Call of Duty 3 for the Xbox 360 is one of the most intense first-person shooters I've ever played, and the current-gen PS2 and Xbox versions did a decent job of replicating this experience, albeit with less striking visuals. With Activision showing strong support for the Wii at launch, Call of Duty 3 is one of the publisher's early releases, but it suffers from too many control issues to be held in as high regard as the other versions of the game.
Set during the summer of 1944, Call of Duty 3 sees the player switch from one nation to another (the British, Americans, Polish and Canadians) with the overall goal being to liberate Paris. The problem with switching from nation to nation is that you'll feel a little disconnected from the story, but the on-going narrative does its best to keep things together, even if it doesn't wholly succeed.
At first glance everything is very Call of Duty 2, with the game mechanics, minimal HUD, regenerating health, and those familiar, if rather panic inducing grenade symbols, all present and correct. It's a good job too, as you'll need something familiar to cling onto. Within seconds you'll be running for the nearest cover, and some missions don't even let you move before assaulting you with gunfire. To say Call of Duty 3 is explosive would be putting it lightly - it's absolute chaos, and you rarely get a moment to breathe, let alone think. It's a total assault on the senses, with all hell breaking loose on-screen and your ear drums being blown out at the same time.
The problem is that the Wii controls simply don't feel right. After a while you'll gain a degree of accuracy, but you never feel as in-control as when playing the other versions of the game, and the whole control scheme seems shoe-horned onto the Wii-mote and Nunchuck. Reaching for any buttons on the Wii-mote other than A and B while trying to aim is a recipe for disaster, and unfortunately you'll have to do this a lot throughout the eight or so hours it'll take you to reach the end. For a game as intense as this, the controls really need to be spot-on, and that simply isn't the case here.
'The problem is that the Wii controls simply don't feel right. After a while you'll gain a degree of accuracy, but you never feel as in-control as when playing the other versions of the game...'
A number of motion controls have been added for actions such as changing weapons, melee attacks and grenade throwing, but they aren't guaranteed to work and one instance of a movement failing to be recognised at a vital moment is enough to put you off and switch to standard button controls - where possible. Grenades can now be hurled back at enemies if you can pick up and return in time (something that scares me each time I do it), vehicle sections play a much bigger role, and you occasionally fight mano-a-mano with an enemy soldier. Driving proves to be pretty terrible in the Wii game, with the steering wheel-like controls causing more than a few headaches, and the one-on-one fights feel very clumsy.
You also get little mini-game-like moments for events like laying an explosive charge, but you're invincible during these moments and rather than adding to immersion they take you out of the action. You'll get a few other pretty pointless events, such as crowbaring a door and operating a crane, but they could just have easily been cut from the game. On the Wii these sections are incredibly annoying due to some very hit-and-miss motion sensitive controls. The inclusion of fixed weapons, such as firing a mortar on a blocked road, is a nice touch though, as you feel like you're in control and doing something meaningful.

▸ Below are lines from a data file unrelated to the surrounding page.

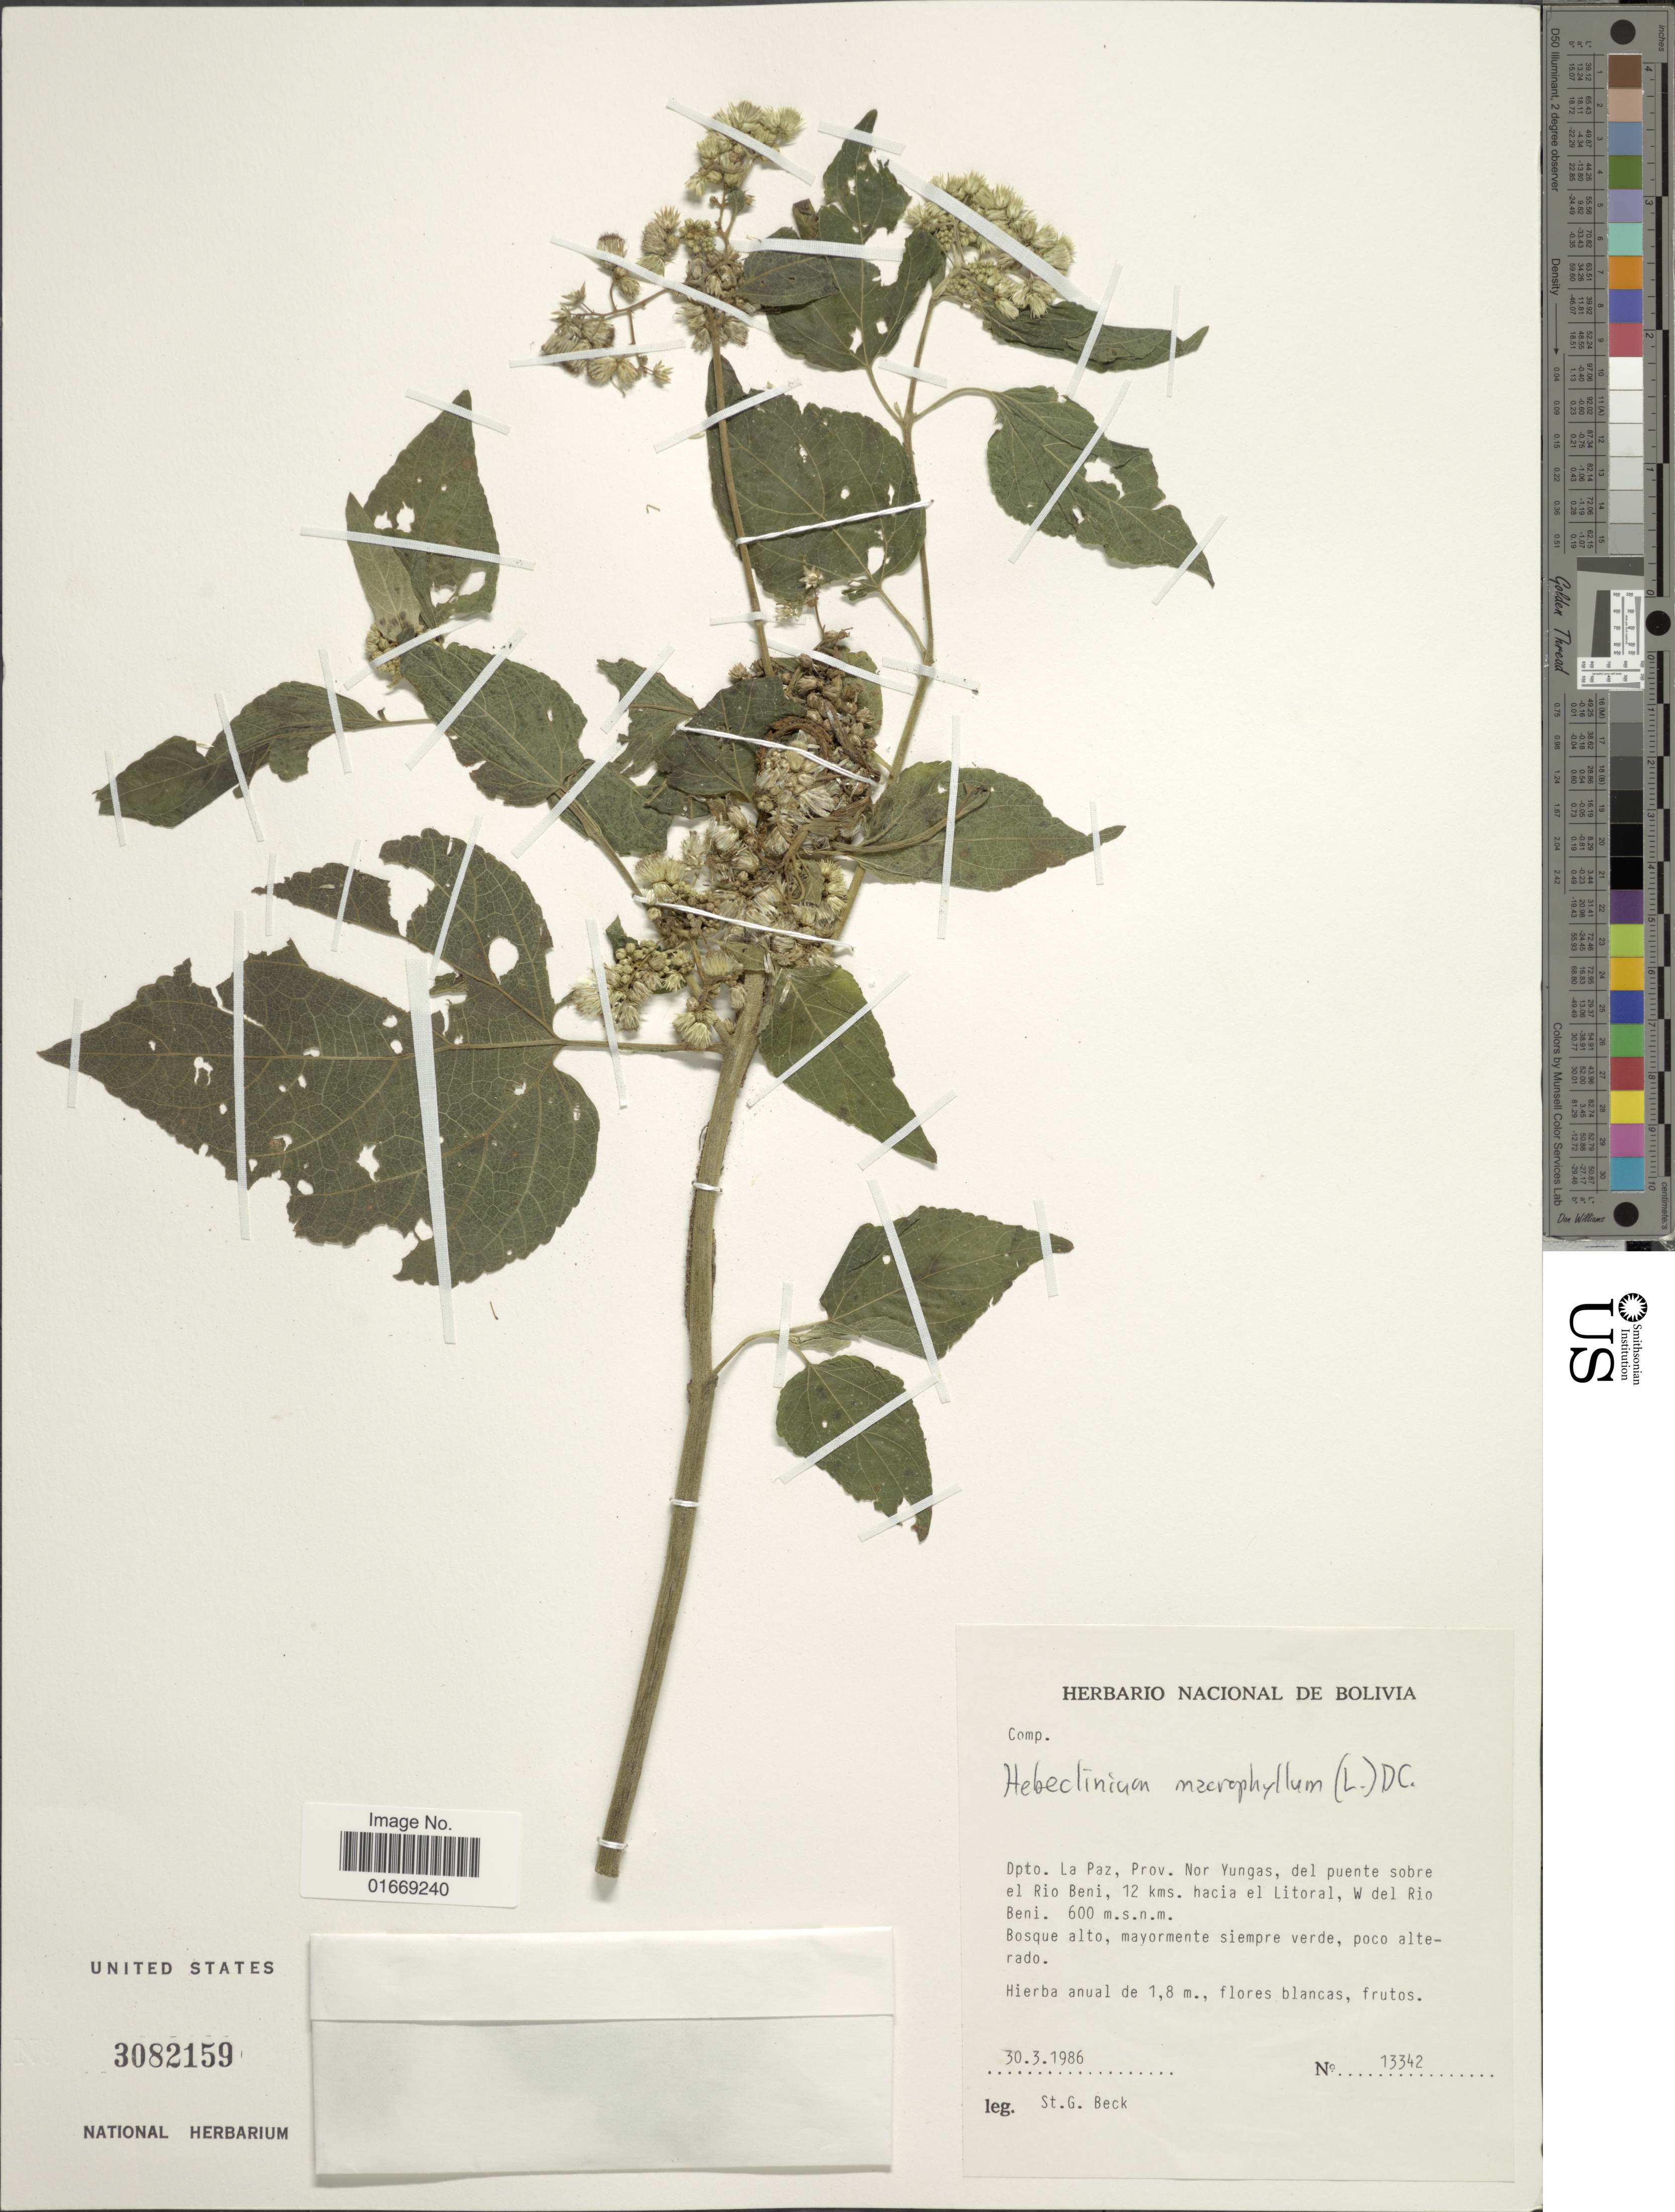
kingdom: Plantae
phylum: Tracheophyta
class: Magnoliopsida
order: Asterales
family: Asteraceae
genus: Hebeclinium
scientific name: Hebeclinium macrophyllum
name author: (L.) DC.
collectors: S. G. Beck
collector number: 13342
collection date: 1986-03-30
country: Bolivia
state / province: La Paz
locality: Dpto. La Paz, Prov. Nor Yungas, del puente sobre el Rio Beni, 12 kms. hacia el Litoral, W del Rio Beni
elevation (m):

A number of other problems are likely to aggravate you throughout the game. The first is stupid AI squad mates. When you enter a building they'll often bundle in behind you, which is fine, but it's not so great when you try to retreat from a maniacal machine gunner, only to find the way to cover is blocked by said squad mates. With the screen flashing red, your escape route blocked, and panic rising, it's a sure-fire recipe for stress, and lots of it. What's worse is that at various points my character and AI characters became stuck on scenery, forcing me to restart from the previous checkpoint.
Call of Duty 3 on the Xbox 360 looked incredible, and while the Wii shouldn't be judged to the same standards, it's still a little disappointing. The Wii version uses the same colour pallet as the 360 game, but blurry textures make the extensive use of brown and green look rather messy. This has a negative impact on gameplay too, as enemy soldiers are often hard to pick out, with their outfits blending into the background. You could argue that this is effective camouflage, but it makes for a less enjoyable game. The great smoke that appeared in the other versions of the game gladly makes an appearance, but this does cause the frame rate to drop fairly regularly.
While there's no Dolby Digital 5.1, the Wii version of the game does support Dolby Pro Logic II, which is very impressive in its own right. Some of the weapons aren't quite as booming as they could be, but the overall level of audio is great, with thunderous explosions, constant chatter from your squad mates and enemy soldiers, and some impressive voice work from a fairly large supporting cast. On the presentation front the in-engine cutscenes are the biggest letdown, not because they're poor, but because they seem to take an age to start, with everyone standing around waiting for something to happen.
And that's your lot for Call of Duty 3 on the Wii. There's no multiplayer functionality at all, so an impressive single-player campaign was vital, but numerous control issues make the experience far less enjoyable than it is on other platforms. Despite some visual shortcomings, the atmosphere created in the game is still impressive, but unless you really must own another FPS for your Wii, you'd be better off experiencing the action elsewhere.